The key takeaway is "This isn't over."  

In the meantime, it's likely the schools will not reopen this year.  There are plans to plan for businesses reopening and how and nothing is normal.  

In fact, we need to rethink everything.   I am not going to use the cliche "The New Normal".  Instead I prefer to call it "The New Different"  

There is no question that business and markets will stay depressed for some time.  There are no miracles on the horizon.  

The commission meets next week, tentatively, remotely and need to have the conversation about what North Bay Village will look like in the near future (May, June...) and what it might be like if the planned projects and financial commitments the Village is counting on don't come through.   I expect we will see a vigorous plan for the next phase but it's too soon to know what that phase is, so for right now, the Village is functional, our garbage is being collected, our needs are being met, and that's not a bad foundation.  

That's It?! No Complaints, No Snark?

Who Wrote This and What Did You Do With Vericker?


Hell, yeah.  It's North Bay Village and North Bay Village Crazy™ stays strong.  

Over on the Facebook groups, you can see people are throwing their latex gloves in the street and even more stupidly are flushing them down toilets.

County Mayor Carlos Gimenez and City of Miami Mayor Francis Suarez took time out of their busy schedules to snipe at each over whether the exact same order should be called "Safer at Home" or "Shelter in Place", thereby wasting space, newsprint and precious brain cells on a stupid beef.

In the meantime, it turns out that former North Bay Village Manager Frank Rollason, decried as the Devil Incarnate by the previous North Bay Village ruling junta, is running the Miami-Dade Emergency Response Center and by all accounts locally and nationally doing a good job.  The former mayor, the defeated mayoral candidate, and the two useless members of the commission all expressed their admiration and apologized for how they treated him.

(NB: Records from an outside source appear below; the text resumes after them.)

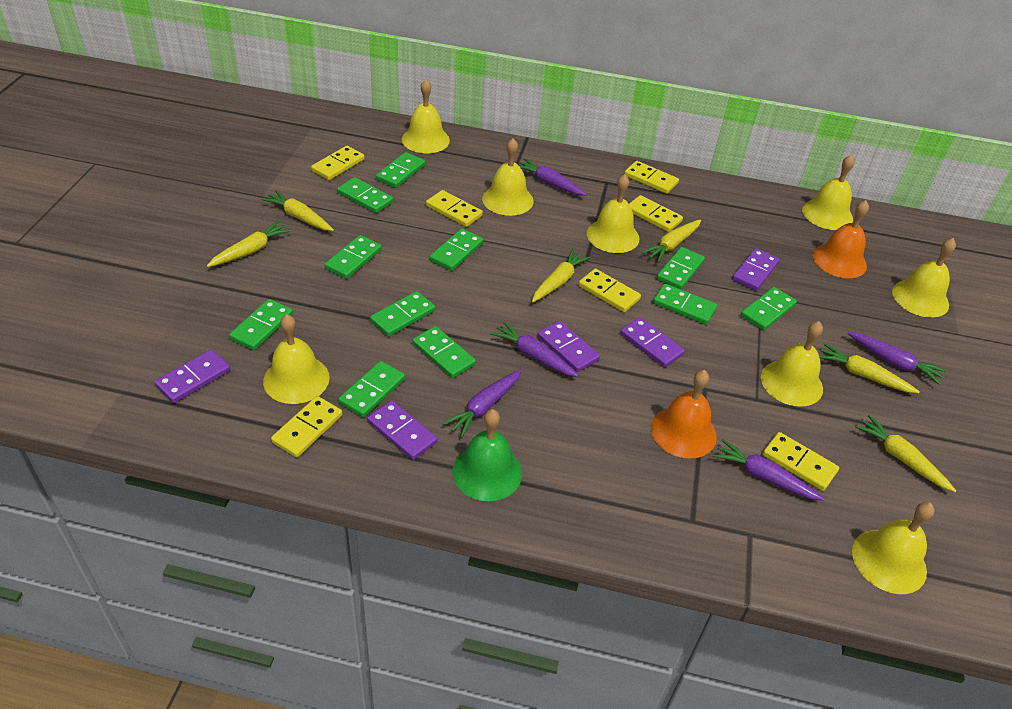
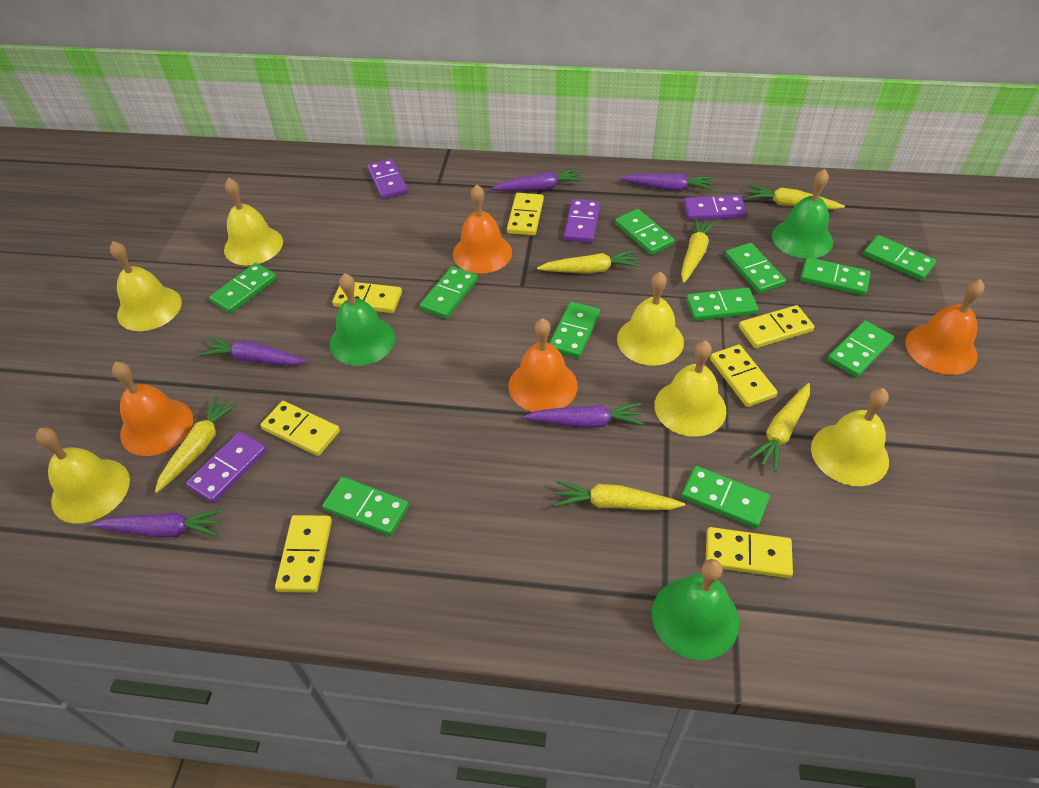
green bell: 1 -> 3
orange bell: 2 -> 4
purple domino: 5 -> 4
yellow bell: 8 -> 6

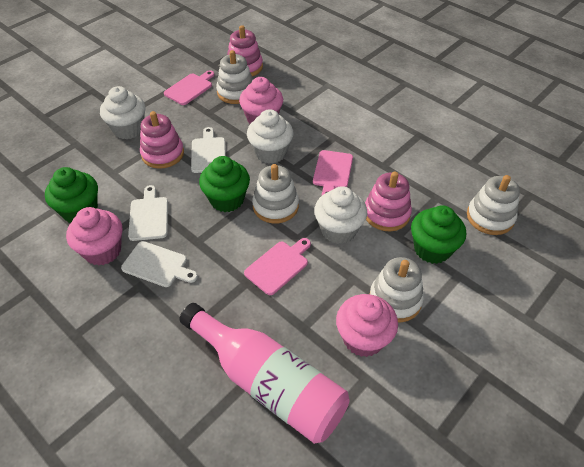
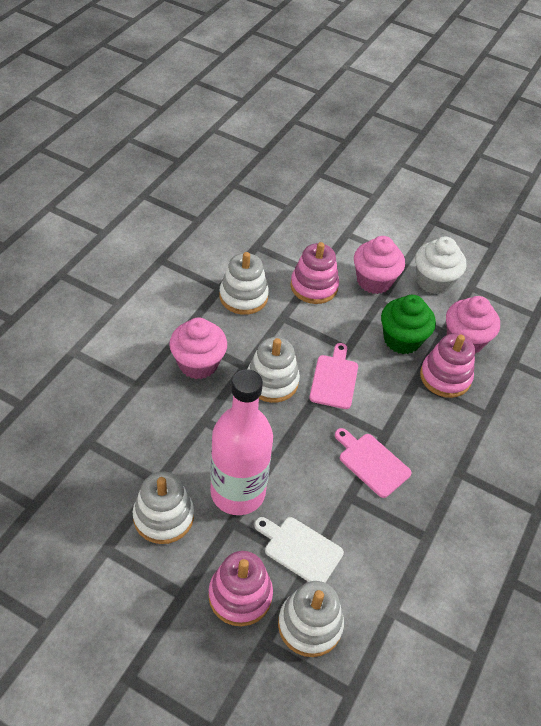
green cupcake: 3 -> 1
pink cutting board: 3 -> 2
white cupcake: 3 -> 1
white cutting board: 3 -> 1

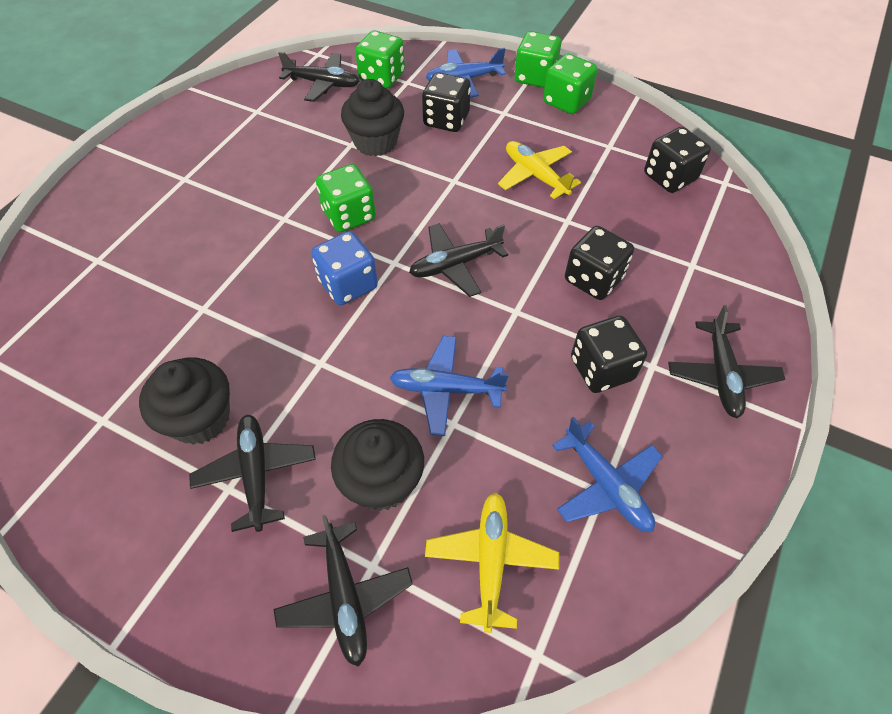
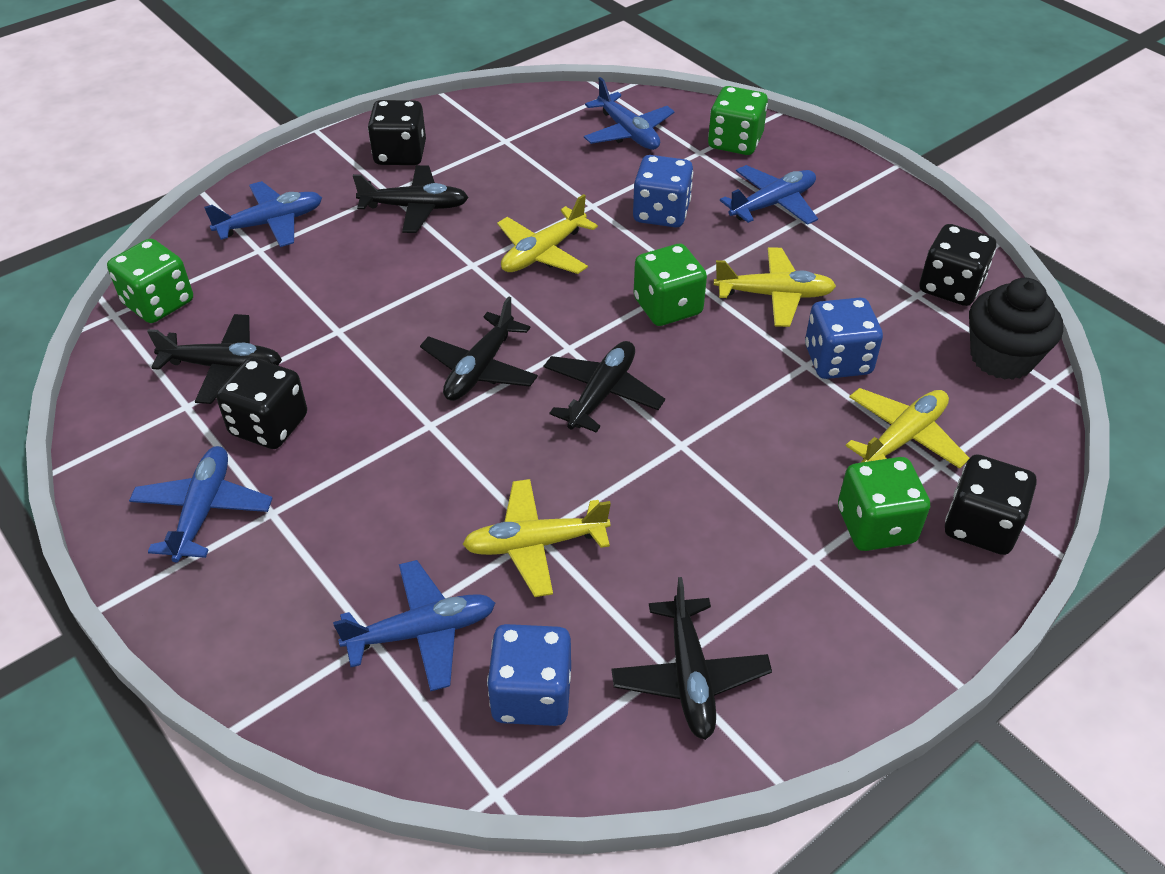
black cupcake: 3 -> 1
blue dice: 1 -> 3
blue plane: 3 -> 5
yellow plane: 2 -> 4

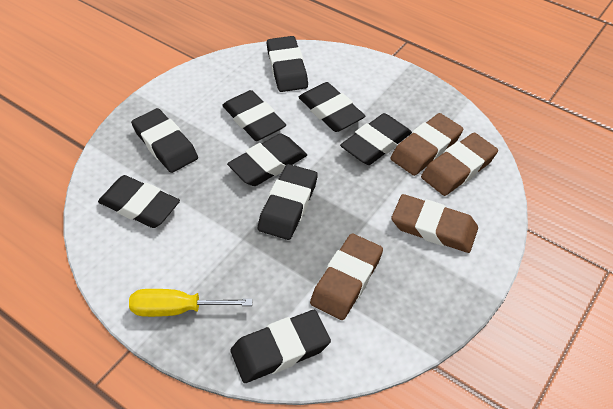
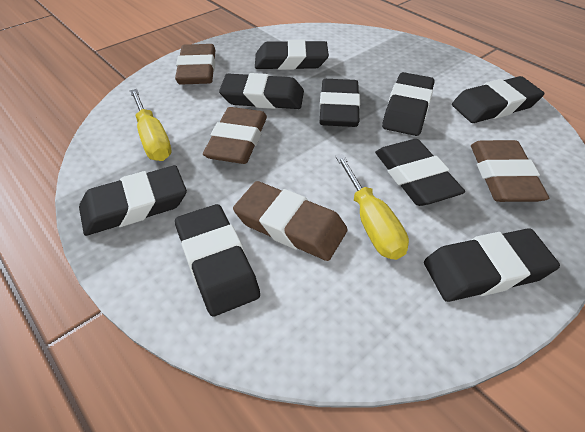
yellow screwdriver: 1 -> 2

And Speaking of the Useless Ones 



Neither Commissioner Andreanna Jackson nor Commissioner Jose Alvarez have been seen or heard from in the last month.  Nowhere.  I mean, Safer At Home is a good idea but the other commissioners have used the time to communicate and make themselves available to help.  Not these two.

Except Jackson claims she found her soul and her soul is telling her to pay a stupid political game on the Hornsby settlement and she wants to reconsider her vote to clean up the unholy mess that she caused because apparently her soul is leading her to Chaos , the original state.  So according to a sparsely viewed Facebook post, Jackson wants to reconsider her vote for sanity in the Hornsby matter.  
Commissioner Alvarez
Andreanna Jackson

And of course, The Alternate View

There are a number of people sloping around town spreading rumors about massive, hidden infections in the Village work staff and asking "interested questions" with no intention of getting answers.   I won't name them, because I can't afford to buy a vowel, and I have some pity on how awful it must be to have so many, many personalities in one person, but I will note that if your news sources are a disgraced Village employee and two crows living in a tree on Center Bay Drive, it's probably best to retire from public discourse.